India is a country of vast natural resources. But these have not been fully utilised. It has still about 9 crore acres of cultivable wasteland. The waterpower potential of the country has been harnessed only up to 10%. The large forest wealth remains unutilized and the natural mineral wealth of the country has not yet been explored fully.
5. Capital deficiency:
Capital occupies a strategic role in production and, economic development of a nation. Underdeveloped countries would suffer from capital deficiency. Not only the stock of capital will be small, but also the rate at which it is being formed will be low.
For purpose of investment for capital formation, India has to depend on foreign countries like U.S.A., Canada, and Western Europe. More than 20% of the national income will be channelized for investment. The basic defect of the backward economies would be lack of inducement to invest and the low propensity and capacity to save.
6. Low level of technology:
The methods of production will be carried on under primitive methods. Consequently, the productivity either in agriculture or in industries will be very low. Lack of technical know-how and poor scientific advancement and obsolete technique, combined with poor entrepreneurship would result in poor quality products.
7. Foreign trade orientation:
Most of the underdeveloped countries depend upon the export of a few traditional commodities, consisting mainly of raw materials and minerals. They will be importing consumer goods and machinery.
8. Poor economic organisations:
Well-developed economic institutions are vital factors of economic development. In backward economies, the economic institutions would be either ill developed or completely absent. But in underdeveloped economies, absence of these institutions would create problems of development and growth.

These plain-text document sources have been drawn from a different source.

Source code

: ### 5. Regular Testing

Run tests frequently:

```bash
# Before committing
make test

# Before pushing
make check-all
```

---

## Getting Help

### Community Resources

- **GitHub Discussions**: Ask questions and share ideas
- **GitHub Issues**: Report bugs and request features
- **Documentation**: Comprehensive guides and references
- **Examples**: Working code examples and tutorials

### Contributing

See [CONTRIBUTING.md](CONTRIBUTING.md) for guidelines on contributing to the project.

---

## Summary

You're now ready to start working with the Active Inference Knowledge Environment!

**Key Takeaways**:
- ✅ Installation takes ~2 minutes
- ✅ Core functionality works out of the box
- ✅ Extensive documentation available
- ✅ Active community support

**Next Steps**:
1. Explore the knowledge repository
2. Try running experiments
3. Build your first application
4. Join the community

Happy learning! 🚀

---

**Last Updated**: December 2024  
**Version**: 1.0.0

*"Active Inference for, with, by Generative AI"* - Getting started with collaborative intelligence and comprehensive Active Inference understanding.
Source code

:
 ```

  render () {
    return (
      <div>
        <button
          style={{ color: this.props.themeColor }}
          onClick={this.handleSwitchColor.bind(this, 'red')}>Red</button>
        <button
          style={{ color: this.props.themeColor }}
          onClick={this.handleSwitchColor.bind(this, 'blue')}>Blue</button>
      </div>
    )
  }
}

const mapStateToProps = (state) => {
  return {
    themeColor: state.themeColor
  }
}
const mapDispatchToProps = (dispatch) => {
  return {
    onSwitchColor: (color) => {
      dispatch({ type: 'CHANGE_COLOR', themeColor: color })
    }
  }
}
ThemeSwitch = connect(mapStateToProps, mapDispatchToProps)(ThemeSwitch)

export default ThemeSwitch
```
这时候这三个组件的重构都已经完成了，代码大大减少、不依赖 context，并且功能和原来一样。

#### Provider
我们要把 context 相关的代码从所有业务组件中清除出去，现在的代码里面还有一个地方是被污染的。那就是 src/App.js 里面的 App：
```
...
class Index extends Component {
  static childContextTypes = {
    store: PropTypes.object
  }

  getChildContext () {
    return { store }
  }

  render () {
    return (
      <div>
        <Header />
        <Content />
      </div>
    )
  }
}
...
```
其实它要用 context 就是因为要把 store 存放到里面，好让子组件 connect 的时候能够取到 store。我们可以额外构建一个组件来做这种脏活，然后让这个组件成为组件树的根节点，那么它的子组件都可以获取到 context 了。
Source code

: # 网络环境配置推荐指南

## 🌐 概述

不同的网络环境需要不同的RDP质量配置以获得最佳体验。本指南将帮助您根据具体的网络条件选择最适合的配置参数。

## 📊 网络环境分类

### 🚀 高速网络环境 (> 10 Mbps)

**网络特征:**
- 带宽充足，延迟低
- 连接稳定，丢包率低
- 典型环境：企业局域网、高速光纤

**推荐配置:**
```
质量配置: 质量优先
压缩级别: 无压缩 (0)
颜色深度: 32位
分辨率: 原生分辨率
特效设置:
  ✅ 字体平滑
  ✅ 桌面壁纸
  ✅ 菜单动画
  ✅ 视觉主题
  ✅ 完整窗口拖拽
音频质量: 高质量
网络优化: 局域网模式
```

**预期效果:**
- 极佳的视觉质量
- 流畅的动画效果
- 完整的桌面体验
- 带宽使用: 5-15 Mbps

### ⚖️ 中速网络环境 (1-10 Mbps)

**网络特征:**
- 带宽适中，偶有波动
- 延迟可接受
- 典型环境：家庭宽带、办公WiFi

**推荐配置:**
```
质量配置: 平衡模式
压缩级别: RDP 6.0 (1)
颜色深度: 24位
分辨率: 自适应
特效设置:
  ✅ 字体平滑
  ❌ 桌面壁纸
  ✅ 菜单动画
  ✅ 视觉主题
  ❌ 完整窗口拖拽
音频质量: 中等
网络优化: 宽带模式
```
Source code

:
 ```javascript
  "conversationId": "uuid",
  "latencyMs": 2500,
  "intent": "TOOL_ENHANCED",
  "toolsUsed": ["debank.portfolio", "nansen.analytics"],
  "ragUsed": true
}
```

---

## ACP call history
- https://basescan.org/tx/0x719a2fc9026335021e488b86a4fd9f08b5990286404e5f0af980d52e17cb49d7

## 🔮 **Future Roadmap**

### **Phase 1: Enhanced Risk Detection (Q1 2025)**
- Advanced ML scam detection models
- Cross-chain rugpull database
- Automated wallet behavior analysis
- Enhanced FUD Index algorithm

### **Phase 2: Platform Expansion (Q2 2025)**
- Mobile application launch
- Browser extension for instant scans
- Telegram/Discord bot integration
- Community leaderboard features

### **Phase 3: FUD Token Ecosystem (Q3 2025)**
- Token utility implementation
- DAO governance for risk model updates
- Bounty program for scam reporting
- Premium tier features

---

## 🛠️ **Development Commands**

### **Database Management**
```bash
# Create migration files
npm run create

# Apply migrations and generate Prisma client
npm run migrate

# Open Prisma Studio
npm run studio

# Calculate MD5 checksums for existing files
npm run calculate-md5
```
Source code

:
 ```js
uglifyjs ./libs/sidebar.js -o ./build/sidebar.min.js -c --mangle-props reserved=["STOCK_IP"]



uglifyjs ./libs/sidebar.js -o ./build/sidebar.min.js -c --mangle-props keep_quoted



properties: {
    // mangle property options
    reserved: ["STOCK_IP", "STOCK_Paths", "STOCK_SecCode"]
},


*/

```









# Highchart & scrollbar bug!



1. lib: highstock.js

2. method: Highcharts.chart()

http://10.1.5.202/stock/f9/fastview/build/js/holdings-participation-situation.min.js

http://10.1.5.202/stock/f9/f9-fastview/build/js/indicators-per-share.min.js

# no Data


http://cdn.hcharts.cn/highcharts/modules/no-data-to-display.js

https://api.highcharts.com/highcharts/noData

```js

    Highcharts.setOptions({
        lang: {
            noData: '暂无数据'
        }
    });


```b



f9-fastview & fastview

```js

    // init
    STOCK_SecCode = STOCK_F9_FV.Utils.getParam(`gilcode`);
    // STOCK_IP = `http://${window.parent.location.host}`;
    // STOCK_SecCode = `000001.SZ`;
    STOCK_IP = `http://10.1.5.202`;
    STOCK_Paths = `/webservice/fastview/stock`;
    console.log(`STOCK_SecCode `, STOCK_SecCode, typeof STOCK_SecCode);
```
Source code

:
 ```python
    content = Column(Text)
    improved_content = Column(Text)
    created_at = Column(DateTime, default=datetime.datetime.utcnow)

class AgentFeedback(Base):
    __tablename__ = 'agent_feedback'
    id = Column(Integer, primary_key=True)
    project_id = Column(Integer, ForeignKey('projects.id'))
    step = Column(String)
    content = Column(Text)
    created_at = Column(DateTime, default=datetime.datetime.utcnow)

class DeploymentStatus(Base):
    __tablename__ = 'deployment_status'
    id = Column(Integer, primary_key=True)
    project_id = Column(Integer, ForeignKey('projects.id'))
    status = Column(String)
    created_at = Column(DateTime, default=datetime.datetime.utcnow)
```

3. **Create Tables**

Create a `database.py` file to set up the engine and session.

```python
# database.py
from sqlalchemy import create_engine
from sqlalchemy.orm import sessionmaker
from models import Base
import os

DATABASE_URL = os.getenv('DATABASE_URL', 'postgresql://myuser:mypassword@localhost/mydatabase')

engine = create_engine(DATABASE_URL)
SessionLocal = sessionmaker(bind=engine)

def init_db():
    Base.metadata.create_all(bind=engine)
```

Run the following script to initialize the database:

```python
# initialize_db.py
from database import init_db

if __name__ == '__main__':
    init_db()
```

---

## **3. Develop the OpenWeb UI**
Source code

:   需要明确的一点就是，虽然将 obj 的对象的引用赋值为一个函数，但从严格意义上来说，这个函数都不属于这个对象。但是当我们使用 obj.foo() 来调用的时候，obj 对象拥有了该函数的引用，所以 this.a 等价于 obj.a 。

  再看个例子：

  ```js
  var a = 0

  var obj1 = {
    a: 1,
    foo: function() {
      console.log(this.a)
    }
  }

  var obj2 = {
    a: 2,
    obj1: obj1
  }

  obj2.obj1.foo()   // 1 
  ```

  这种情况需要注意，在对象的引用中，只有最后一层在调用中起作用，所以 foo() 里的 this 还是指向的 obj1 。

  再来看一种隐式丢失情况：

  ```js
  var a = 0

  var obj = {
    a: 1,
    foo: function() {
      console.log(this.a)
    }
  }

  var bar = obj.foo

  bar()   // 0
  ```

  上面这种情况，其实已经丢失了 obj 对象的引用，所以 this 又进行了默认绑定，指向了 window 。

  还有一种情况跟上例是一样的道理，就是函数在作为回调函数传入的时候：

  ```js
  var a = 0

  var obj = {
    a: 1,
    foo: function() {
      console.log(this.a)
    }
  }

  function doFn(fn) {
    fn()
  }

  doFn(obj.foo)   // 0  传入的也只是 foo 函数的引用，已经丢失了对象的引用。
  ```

9. Lack of Suitable Socio-Economic Set Up:
In underdeveloped countries, the prevailing socio-economic set up would be the greatest impediment to development. Mass poverty and illiteracy combined with caste systems, religious beliefs, etc., would adversely affect the course of economic development.
10. A Dualistic Economy:
Another important feature of underdevelopment is ‘Dualism’. Dualism is the presence of dualistic nature of economic activities and this is one of the important characteristic features of any backward economy on the way of development.
There will be market economy on one side, where marketing system would have developed exceedingly well, catering to the needs of rich and wealthy class of people, supplying them many amenities of modern life, like radio, T.V., Motor car, telephone, picture houses, tall and multistoried buildings and beauty parlors.
There will be excellent transport facilities like tram cars, electric trains, diesel locomotives, speed boats and aeroplanes, offering comfortable and also luxurious travel to the different parts of the country and also overseas.
In short, there will be market towns and cities with factories, banks, business houses, swimming pools, colleges and five-star hotels. On the other hand, there will be subsistence economy with agriculture- oriented activities in rural areas that will be very backward.
The standard of living of the people in the rural sector will be far below the standard of living of the people in the urban sector. The rural sector will not have any of the modern facilities and amenities enjoyed by the affluent classes of the urban sector.
The rural people will not have even proper roads and they may have to depend on country- carts for their transport. Basic facilities like drinking water, electricity, transport, system and medical-care will be lacking in villages.
11. Mass poverty, Misery and Low-Standard of Living:
Most of the people in underdeveloped countries are economically very backward, poor and leading a miserable life without any norms of standard of living. The backwardness, poverty and poor standard would result in low labour productivity, factor immobility, and lack of entrepreneurship and poor specialization.